> _WHAT YOU ARE ASKED TO DO_
Reproduce the passage of the essay about George W. Bush from "In the years" up to and including "older than 16.".
DOCUMENT TEXT: Begin
The
Only Thing We Have to Fear
February 25, 2003
By Sheila Samples
"No man can concentrate his attention upon evil, or
even upon the idea of evil, and remain unaffected. To be more
against the devil than for God is exceedingly dangerous. Every
crusader is apt to go mad. He is haunted by the wickedness
which he attributes to his enemies; it becomes in some sort
a part of him." - Aldous Huxley, "The Devils of Loudon"
Something about George W. Bush has bothered me since he swaggered
up from Texas three years ago and - unlike any other presidential
candidate wannabe - called a closed-door meeting of the entire
GOP congressional membership. Appearing literally out of nowhere,
Bush, a nondescript governor who had presided over but two
legislative sessions in his political life, emerged from that
little get-together the Republican candidate for president
in 2000.
Doesn't that strike you as a bit strange? What promises could
this political tyro make to bring an entire party to its knees
- where it remains to this day? Even more perplexing is the
nagging question: What visions of rewards would compel an
entire contingent of national media to collectively kick Bush's
considerable personal baggage from the airplane door on his
campaign flight to the White House?
In the years since that surreal 2000 campaign and uncontested
presidential coup de'etat, the answer hovered just beyond
my peripheral vision - like a dancer practicing in the wings
whose flitting movement mars my enjoyment of the ballet unfolding
on center stage. Little of it made sense. All of it defied
logic. Because, if you look at Bush, or "Dubya," logically,
you see a pampered, impatient, unempathetic manipulative sociopath
with an astonishing sense of his own entitlement. You see
a 56-year-old man who was - by his own admission - a bumbling,
falling-down drunk until the age of 40. This means, if you're
following the logic - and doing the math - that our Dubya
is scarcely older than 16.
So, it's only logical that Dubya didn't make promises to
his party that day on the Hill. He brought promises. Like
a front man for Ray Bradbury's diabolical carnival, Dubya
brought dizzying dream-come-true promises from a tangle of
Iran-Contra zealots and greedy corporate toadies from the
four corners of industrial America. Promises from a fantastical,
well-organized troupe which had been practicing in the wings
for eight long years and was poised to retake center stage
at the first opportunity.
Logic tells us that the arrogant Dubya, bristling with a
reputation of riding shotgun in Poppy's campaigns where his
penchant for discipline and revenge earned him the nickname
"The Enforcer" backed up those promises with threats. Very
real, black-and-white threats from a gang so committed to
gaining control of the world's vast resources and establishing
a new world order that they had an outline of the plan ready
to go in 1992 when Poppy was anticipating re-election.
That manifesto, "Rebuilding
America's Defenses: Strategy, Forces and Resources For A New
Century," was the brainchild of then defense secretary
Dick Cheney, who is now Dubya's feral vice president. Cheney
drew on the power-mad expertise of Donald Rumsfeld and Paul
Wolfowitz and others such as William Kristol, I. Lewis "Scooter"
DOCUMENT TEXT: End
EXTRACTED MATERIAL: Begin
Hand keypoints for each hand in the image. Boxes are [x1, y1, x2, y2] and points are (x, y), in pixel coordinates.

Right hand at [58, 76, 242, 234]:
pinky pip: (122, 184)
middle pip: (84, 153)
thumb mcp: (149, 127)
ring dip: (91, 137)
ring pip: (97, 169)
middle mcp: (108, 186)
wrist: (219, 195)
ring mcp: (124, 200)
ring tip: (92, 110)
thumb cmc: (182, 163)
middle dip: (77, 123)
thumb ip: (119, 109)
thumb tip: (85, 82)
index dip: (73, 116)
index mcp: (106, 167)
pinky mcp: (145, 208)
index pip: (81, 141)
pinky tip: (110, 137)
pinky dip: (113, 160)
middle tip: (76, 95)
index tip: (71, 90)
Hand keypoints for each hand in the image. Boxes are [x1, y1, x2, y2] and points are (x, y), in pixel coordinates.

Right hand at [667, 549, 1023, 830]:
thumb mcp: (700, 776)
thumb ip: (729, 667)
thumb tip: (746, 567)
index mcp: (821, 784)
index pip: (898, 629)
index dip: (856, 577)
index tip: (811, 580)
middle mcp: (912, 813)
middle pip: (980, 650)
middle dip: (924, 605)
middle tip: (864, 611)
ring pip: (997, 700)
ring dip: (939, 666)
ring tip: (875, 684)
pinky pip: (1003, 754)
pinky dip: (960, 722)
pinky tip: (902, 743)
EXTRACTED MATERIAL: End
EXTRACTED MATERIAL: Begin
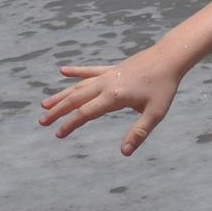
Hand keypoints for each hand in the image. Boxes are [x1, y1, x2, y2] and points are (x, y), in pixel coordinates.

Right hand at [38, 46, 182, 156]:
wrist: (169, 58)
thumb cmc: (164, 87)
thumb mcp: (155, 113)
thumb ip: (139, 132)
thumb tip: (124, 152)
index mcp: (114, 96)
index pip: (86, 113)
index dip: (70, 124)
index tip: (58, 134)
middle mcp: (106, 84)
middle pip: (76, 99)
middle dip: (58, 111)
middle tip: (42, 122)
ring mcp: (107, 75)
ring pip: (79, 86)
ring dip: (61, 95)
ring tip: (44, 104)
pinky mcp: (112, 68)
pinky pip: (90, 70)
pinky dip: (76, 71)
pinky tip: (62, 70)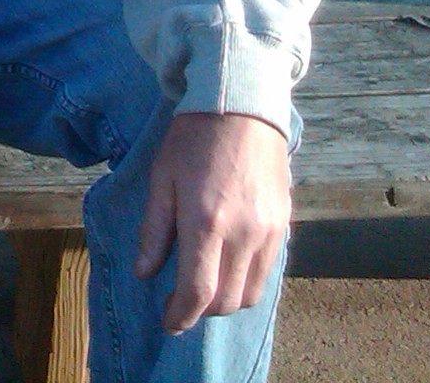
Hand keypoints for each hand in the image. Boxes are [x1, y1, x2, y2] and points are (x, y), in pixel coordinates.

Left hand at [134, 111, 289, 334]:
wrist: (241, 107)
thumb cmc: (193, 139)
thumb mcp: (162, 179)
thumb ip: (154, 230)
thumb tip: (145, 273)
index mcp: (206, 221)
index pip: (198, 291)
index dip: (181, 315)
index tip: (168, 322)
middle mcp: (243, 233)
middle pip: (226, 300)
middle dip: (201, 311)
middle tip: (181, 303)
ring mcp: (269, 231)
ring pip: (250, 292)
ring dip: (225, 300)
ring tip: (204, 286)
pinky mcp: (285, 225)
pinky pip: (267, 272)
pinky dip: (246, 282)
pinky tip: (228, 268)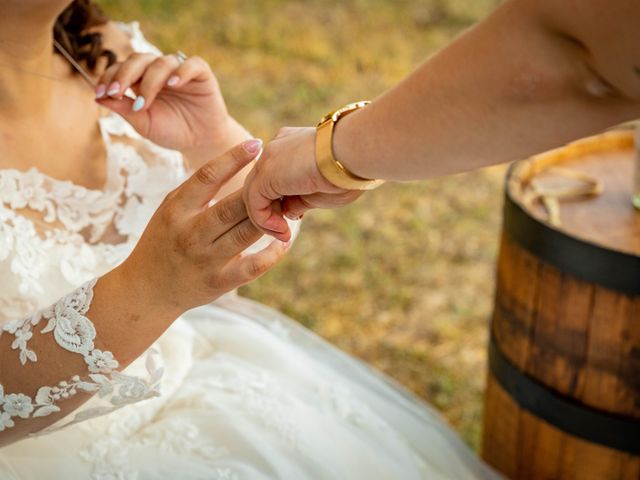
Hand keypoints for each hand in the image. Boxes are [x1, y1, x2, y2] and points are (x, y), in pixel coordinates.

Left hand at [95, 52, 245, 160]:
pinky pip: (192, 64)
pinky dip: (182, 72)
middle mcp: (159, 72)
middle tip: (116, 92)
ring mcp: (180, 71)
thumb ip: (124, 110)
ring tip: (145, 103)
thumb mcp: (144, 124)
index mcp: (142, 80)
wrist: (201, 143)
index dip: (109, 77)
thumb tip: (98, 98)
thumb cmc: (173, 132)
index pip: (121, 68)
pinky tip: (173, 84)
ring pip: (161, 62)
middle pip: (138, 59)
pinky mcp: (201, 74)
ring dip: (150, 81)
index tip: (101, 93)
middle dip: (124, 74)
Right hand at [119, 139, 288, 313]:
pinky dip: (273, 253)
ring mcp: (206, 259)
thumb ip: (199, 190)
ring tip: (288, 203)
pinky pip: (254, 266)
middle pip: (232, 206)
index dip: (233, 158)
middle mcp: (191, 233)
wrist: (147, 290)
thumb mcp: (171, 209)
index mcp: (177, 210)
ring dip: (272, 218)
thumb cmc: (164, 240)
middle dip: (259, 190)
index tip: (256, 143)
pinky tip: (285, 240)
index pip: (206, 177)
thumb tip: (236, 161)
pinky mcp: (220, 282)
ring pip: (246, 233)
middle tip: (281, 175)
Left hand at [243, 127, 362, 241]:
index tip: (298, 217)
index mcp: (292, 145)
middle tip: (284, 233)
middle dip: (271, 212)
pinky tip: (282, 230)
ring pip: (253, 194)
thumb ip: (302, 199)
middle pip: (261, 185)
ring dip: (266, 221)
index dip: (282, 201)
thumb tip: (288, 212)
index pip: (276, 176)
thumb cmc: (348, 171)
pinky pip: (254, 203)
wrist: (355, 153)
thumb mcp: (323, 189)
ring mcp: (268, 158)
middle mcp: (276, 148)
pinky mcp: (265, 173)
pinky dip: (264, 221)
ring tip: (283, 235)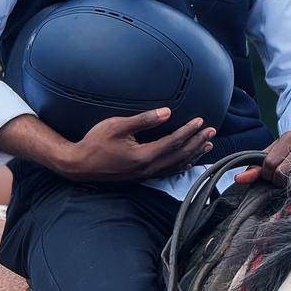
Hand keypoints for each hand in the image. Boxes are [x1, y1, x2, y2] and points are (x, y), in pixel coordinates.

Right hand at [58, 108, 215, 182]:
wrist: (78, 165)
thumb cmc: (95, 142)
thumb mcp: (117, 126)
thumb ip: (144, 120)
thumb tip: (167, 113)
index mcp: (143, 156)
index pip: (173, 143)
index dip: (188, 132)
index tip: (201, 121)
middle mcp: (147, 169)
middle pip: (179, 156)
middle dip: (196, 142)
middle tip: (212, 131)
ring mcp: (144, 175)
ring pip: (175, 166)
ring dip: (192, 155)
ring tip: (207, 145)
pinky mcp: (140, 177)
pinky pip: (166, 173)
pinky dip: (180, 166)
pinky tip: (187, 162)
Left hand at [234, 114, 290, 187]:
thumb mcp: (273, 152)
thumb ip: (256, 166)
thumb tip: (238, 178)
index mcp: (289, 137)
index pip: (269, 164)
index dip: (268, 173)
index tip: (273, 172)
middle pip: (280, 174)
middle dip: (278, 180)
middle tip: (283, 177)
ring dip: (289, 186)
EXTRACTED MATERIAL: End
> _FINISHED EXERCISE_
In the years since that surreal 2000 campaign and uncontested
presidential coup de'etat, the answer hovered just beyond
my peripheral vision - like a dancer practicing in the wings
whose flitting movement mars my enjoyment of the ballet unfolding
on center stage. Little of it made sense. All of it defied
logic. Because, if you look at Bush, or "Dubya," logically,
you see a pampered, impatient, unempathetic manipulative sociopath
with an astonishing sense of his own entitlement. You see
a 56-year-old man who was - by his own admission - a bumbling,
falling-down drunk until the age of 40. This means, if you're
following the logic - and doing the math - that our Dubya
is scarcely older than 16.